I had always thought that I bore more of a physical resemblance to my father’s family. When my maternal grandmother died, my mother and I went through the steamer trunks filled with her letters and photographs. I found a picture of Iris when she was nineteen (my age at the time), posing outside of her nursing school. We were mirror images of each other, from our petite frames to our dark hair. I never knew.

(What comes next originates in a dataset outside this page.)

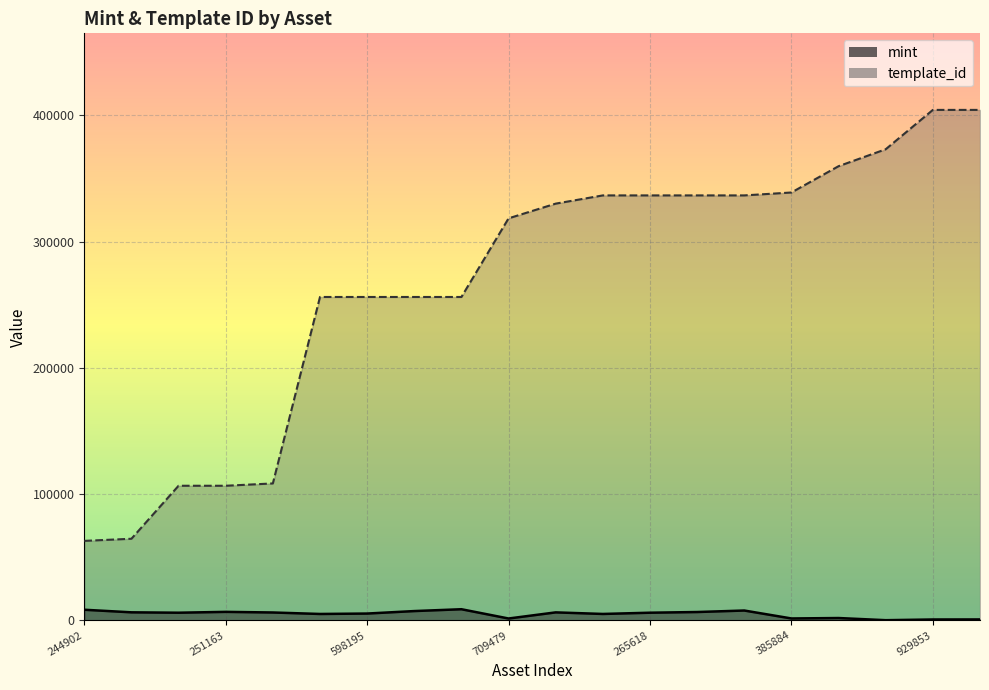

Is it true that mint equals 7847 at 1099656708569?

False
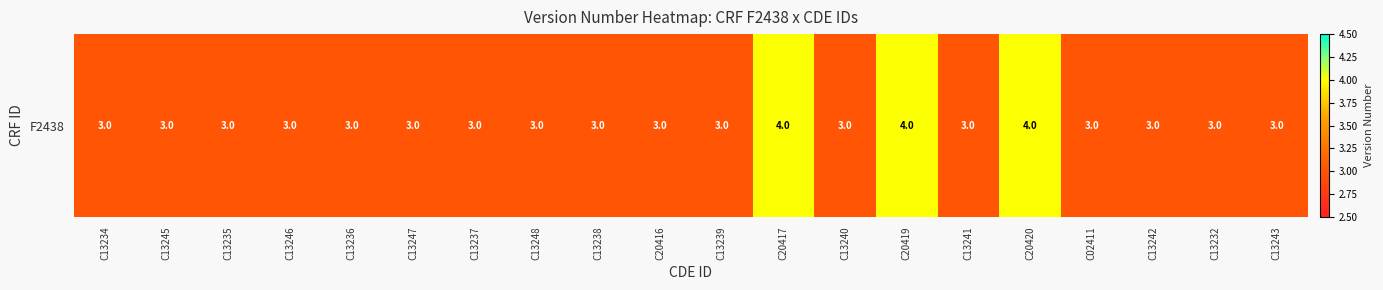

Rank the categories by value from lowest to highest.

C13234, C13245, C13235, C13246, C13236, C13247, C13237, C13248, C13238, C20416, C13239, C13240, C13241, C02411, C13242, C13232, C13243, C20417, C20419, C20420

After reading Ruth Reichl’s new book, Not Becoming My Mother, I’ve been thinking of Iris and Fritzi and what their lives must have been like. Reichl is the same age as my parents, so her parents were of the same generation. She writes about her mother’s life, seen for the first time through her personal letters and notes, and comes to a new understanding of her mother’s struggles with mental illness. She paints a portrait of a woman who was stunted by her the limited choices that women had in those days. It’s heartbreaking to realize the wasted potential, not just in Reichl’s mother, but in all the mothers of that generation.
Without those women, my mother’s generation wouldn’t have broken away and forged a new path. Without my mother choosing to work, raise a family, and have a career, I wouldn’t have nearly as many choices and opportunities as I have. I’m the first generation that gets to take things for granted: a college education, a marriage that’s a partnership of equals, a career that uses my strengths, and a choice regarding whether or not to have children. I wonder if my grandmothers were still alive, what they would think of my life? Would they be proud of how far I’ve come? Would they be jealous, as Reichl’s mother was, of all of my opportunities?
I would highly recommend this book to all women, regardless of your age or your relationship with your mother or grandmothers. I think it offers all of us an important shift in perspective, reminding us of the lives that were sacrificed so that we could thrive.